[What to work on] Transcribe exactly the lines that fall between the one holding "left elbow: (340, 245)" and the one holding "left shoulder: (117, 21)", inclusive, from the entries below.

[Extracted material]
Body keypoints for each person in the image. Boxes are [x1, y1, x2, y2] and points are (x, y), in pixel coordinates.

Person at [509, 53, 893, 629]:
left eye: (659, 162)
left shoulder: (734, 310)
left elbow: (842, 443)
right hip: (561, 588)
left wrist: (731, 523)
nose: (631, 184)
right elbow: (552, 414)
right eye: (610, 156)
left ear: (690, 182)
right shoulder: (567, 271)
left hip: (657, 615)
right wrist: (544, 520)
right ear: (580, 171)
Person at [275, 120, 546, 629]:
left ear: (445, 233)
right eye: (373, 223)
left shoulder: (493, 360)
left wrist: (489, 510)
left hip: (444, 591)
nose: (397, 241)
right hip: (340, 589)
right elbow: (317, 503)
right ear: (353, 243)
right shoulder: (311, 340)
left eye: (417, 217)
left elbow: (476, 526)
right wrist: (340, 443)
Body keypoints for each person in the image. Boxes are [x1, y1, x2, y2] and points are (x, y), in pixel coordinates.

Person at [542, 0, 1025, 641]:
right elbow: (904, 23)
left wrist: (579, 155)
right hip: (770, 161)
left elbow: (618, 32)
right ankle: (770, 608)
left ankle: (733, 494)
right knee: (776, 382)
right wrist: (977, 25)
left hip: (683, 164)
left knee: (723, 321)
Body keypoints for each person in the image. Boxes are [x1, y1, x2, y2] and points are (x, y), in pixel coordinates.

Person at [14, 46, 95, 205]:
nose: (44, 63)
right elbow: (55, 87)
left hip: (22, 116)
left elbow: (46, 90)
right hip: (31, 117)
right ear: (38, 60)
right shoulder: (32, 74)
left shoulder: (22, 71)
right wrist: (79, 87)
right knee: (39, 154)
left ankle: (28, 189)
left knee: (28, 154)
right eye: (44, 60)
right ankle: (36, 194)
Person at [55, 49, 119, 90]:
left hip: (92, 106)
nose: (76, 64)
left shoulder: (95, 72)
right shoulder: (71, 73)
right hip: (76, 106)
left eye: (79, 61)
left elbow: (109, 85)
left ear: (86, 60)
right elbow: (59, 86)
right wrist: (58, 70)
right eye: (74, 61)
==
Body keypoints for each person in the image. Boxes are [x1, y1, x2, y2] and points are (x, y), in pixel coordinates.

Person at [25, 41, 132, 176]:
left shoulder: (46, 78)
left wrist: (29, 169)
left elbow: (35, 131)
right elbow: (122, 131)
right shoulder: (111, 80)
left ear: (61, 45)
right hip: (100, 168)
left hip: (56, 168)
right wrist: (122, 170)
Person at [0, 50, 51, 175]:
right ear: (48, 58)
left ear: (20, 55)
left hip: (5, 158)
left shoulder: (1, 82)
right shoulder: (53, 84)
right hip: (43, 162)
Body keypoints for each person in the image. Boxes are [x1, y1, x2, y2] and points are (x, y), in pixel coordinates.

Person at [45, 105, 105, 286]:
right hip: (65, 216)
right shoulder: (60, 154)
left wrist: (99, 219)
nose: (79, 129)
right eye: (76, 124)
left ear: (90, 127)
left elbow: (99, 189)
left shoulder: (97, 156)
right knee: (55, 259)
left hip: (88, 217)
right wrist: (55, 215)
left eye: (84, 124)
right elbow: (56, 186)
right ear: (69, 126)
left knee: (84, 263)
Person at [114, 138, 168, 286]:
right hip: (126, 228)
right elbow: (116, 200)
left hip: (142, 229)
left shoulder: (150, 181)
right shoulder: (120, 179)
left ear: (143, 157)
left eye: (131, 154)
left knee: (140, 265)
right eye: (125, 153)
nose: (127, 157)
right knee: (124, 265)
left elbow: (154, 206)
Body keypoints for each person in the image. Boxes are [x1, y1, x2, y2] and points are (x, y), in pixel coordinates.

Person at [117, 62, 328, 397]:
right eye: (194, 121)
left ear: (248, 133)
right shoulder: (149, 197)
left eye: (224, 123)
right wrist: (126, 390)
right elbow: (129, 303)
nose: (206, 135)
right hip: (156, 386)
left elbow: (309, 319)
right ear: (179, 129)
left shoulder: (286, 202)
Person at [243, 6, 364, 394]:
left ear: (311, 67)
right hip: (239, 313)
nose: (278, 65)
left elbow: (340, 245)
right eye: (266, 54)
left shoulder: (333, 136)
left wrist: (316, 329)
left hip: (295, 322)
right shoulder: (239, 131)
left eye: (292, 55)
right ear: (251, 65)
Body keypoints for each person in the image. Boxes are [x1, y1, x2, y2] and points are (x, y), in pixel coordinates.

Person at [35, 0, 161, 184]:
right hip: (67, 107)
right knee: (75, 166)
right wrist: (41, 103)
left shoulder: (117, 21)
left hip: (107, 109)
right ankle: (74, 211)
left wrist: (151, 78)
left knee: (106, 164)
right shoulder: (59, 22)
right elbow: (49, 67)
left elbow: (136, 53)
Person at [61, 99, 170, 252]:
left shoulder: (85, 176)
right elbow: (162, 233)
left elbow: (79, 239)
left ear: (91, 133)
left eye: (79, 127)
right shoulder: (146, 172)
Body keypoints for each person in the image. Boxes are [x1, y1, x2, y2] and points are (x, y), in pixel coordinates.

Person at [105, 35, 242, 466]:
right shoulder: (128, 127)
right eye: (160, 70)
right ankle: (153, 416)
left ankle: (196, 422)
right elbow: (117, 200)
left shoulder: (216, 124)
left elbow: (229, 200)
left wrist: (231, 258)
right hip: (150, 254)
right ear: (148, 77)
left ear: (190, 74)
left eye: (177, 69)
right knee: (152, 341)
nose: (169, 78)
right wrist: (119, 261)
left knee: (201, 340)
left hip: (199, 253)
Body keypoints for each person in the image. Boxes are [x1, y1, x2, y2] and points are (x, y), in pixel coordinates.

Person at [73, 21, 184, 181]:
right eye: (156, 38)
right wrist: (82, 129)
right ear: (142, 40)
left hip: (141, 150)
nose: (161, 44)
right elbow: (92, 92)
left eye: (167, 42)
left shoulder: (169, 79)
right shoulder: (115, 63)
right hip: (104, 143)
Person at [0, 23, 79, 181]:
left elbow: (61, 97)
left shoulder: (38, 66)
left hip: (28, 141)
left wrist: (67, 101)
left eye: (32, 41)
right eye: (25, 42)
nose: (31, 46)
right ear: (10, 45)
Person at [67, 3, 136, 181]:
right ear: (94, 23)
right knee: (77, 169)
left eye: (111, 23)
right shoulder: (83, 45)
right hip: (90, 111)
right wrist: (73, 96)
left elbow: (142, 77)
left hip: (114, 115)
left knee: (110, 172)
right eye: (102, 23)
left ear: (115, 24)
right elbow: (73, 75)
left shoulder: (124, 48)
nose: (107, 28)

[Expected answer]
left elbow: (340, 245)
right eye: (266, 54)
left shoulder: (333, 136)
left wrist: (316, 329)
left hip: (295, 322)
right shoulder: (239, 131)
left eye: (292, 55)
right ear: (251, 65)
Body keypoints for each person in the image. Boxes are [x1, y1, x2, y2] and points are (x, y), in pixel coordinates.

Person at [35, 0, 161, 184]:
right hip: (67, 107)
right knee: (75, 166)
right wrist: (41, 103)
left shoulder: (117, 21)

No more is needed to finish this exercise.